El oficial de enlace Asakura que acompañaba a Maruyama Yoshitaka estaba escandalizado y todo su entrenamiento cortesano no evitaba que se le notara. Ante él estaba la única hija del daimio de Los Valles de Minako-hime, una muchacha apenas adolescente que debería estar siendo entrenada en las más refinadas artes sociales, propias de alguien de su rango y sexo. No debería haber salido de lo más espeso del bosque vistiendo los mismos kimono y hakama que sus acompañantes, con aspecto de haber dormido al raso y no haberse bañado en varios días, con un vendaje en el brazo y ese brillo acerado en la mirada. Venía contando una historia estrafalaria de mapas misteriosos, ninjas y falsos onis. No entendía por qué el señor Maruyama la escuchaba con tantísimo respeto (aunque en los mentideros se hablaba de la fama de mujeriego del samurái; quizás estuviera interesado en la chica, uhm, uhm). Lo último que dijo Maruyama le terminó de romper los esquemas.

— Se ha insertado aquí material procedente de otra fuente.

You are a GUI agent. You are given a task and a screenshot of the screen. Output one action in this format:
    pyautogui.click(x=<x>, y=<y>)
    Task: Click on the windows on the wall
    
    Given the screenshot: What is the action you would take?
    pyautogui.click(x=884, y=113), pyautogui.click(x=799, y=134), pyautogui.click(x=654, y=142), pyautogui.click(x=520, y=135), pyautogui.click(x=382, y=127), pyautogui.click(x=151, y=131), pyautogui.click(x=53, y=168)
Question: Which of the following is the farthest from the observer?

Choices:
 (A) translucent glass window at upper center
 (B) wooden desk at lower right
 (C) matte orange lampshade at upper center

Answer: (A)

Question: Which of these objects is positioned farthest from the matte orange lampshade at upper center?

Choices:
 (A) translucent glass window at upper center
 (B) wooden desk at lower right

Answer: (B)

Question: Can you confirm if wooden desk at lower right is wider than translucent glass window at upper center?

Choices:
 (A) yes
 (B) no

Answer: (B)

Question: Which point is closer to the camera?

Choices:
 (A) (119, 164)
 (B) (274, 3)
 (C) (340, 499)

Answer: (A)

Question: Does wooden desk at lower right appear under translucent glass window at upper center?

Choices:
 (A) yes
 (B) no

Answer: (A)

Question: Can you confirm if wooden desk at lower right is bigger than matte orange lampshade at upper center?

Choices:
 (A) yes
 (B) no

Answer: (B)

—¿Qué necesitáis que haga, Reiko-dono?
—Quiero que acabéis con los dos nidos de ninjas restantes. Que hagáis ruido y llaméis la atención. Si aparece el oni, ahuyentadlo, pero no lo matéis. Ganadme tiempo. Yo iré al punto central marcado en el mapa y averiguaré que está pasando.
—Oigo y obedezco.
¡Qué escándalo! ¡Qué indecencia! ¡Tratándola como si fuera un gran oficial o un general!
El grupo de Reiko se puso en marcha ligero de equipaje. Dejaron en el campamento de Maruyama los caballos y el grueso de la impedimenta, llevándose tan sólo comida para dos días, en forma de bolas de arroz cuidadosamente envueltas, y las armas personales: Manobu y Saki, el daisho; Hosoda, además, su arco largo; Reiko iba más ligera, acompañando la katana con el tanto regalo de Washamine; y Akira cambió las espadas por una nagamaki y un arco corto.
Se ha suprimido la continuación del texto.